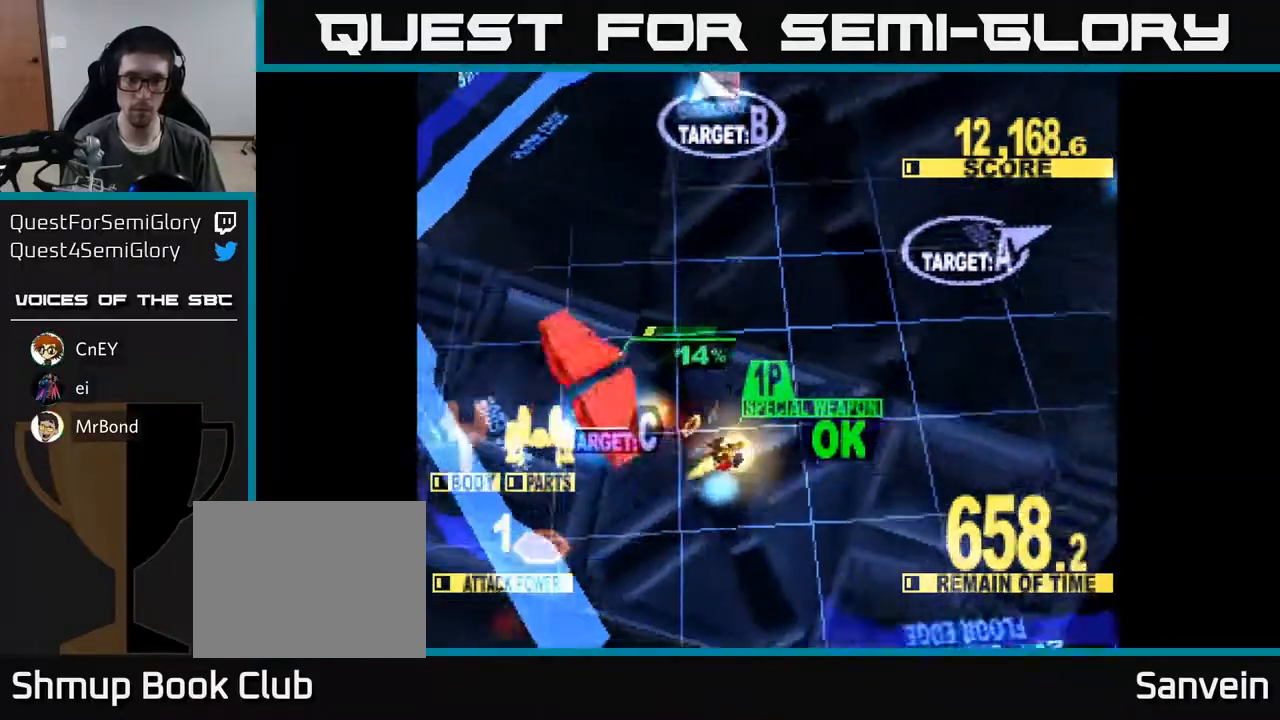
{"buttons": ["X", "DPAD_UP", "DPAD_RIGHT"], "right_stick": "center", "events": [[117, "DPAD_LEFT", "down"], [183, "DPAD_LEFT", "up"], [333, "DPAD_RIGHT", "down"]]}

...

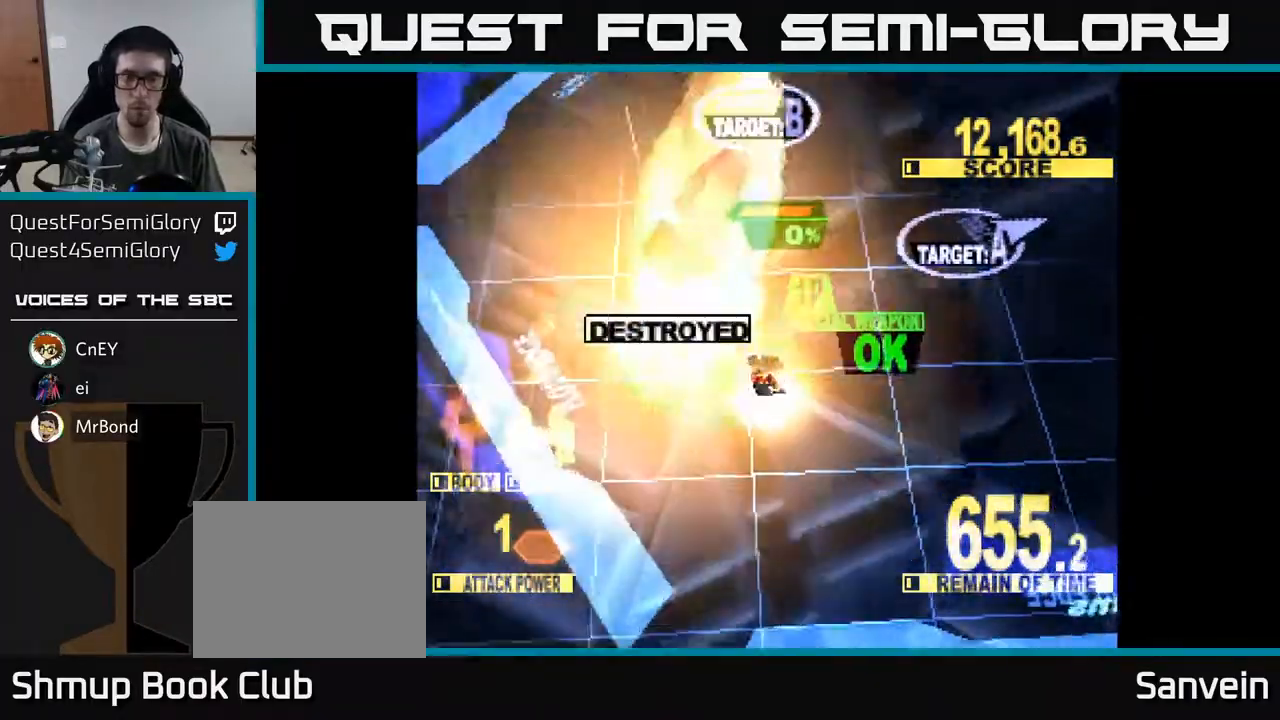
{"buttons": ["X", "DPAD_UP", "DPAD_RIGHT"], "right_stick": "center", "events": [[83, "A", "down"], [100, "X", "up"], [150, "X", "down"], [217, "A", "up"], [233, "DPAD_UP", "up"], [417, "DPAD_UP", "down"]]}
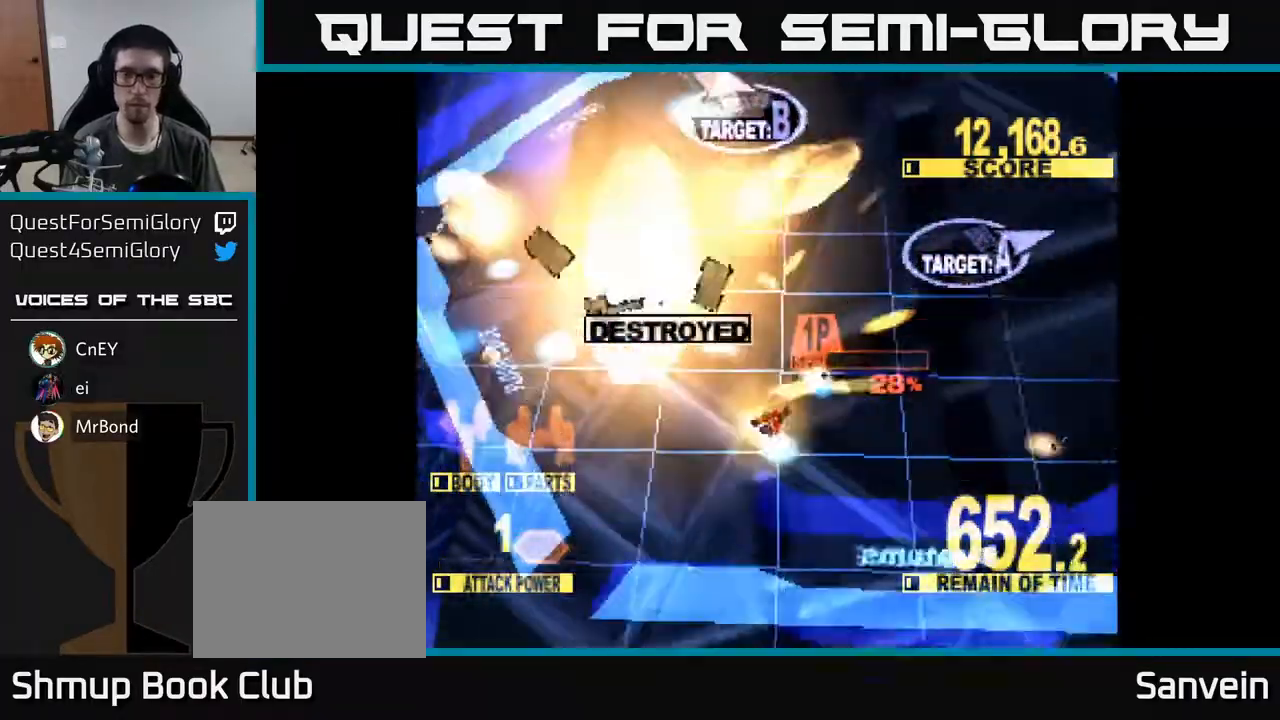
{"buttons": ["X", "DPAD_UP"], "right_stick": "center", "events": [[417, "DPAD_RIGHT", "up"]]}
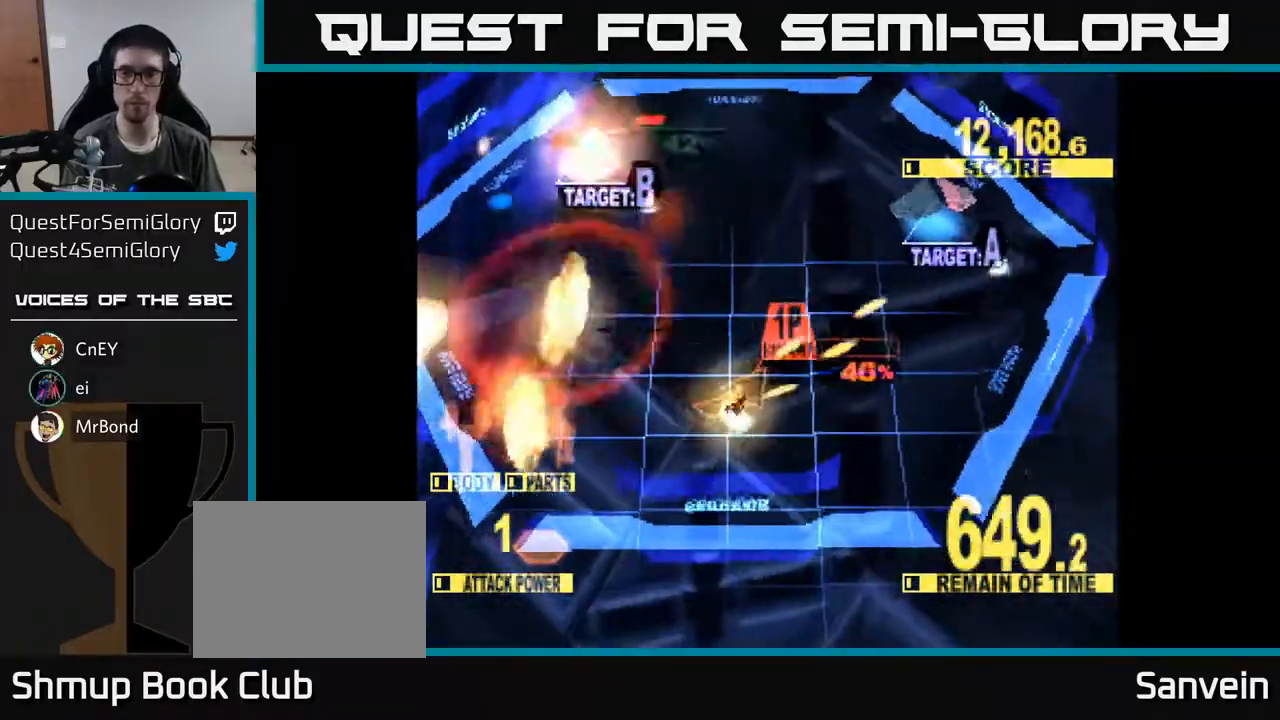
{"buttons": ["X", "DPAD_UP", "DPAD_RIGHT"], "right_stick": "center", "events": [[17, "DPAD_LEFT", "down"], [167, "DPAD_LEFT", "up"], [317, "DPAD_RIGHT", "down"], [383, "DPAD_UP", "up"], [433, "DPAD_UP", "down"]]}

• _WHAT THE EXERCISE ASKS_
Where a line of the entries above holds the word "down", return that line.

• _RESPONSE TO THE EXERCISE_
{"buttons": ["X", "DPAD_UP", "DPAD_RIGHT"], "right_stick": "center", "events": [[117, "DPAD_LEFT", "down"], [183, "DPAD_LEFT", "up"], [333, "DPAD_RIGHT", "down"]]}
{"buttons": ["X", "DPAD_UP", "DPAD_RIGHT"], "right_stick": "center", "events": [[83, "A", "down"], [100, "X", "up"], [150, "X", "down"], [217, "A", "up"], [233, "DPAD_UP", "up"], [417, "DPAD_UP", "down"]]}
{"buttons": ["X", "DPAD_UP", "DPAD_RIGHT"], "right_stick": "center", "events": [[17, "DPAD_LEFT", "down"], [167, "DPAD_LEFT", "up"], [317, "DPAD_RIGHT", "down"], [383, "DPAD_UP", "up"], [433, "DPAD_UP", "down"]]}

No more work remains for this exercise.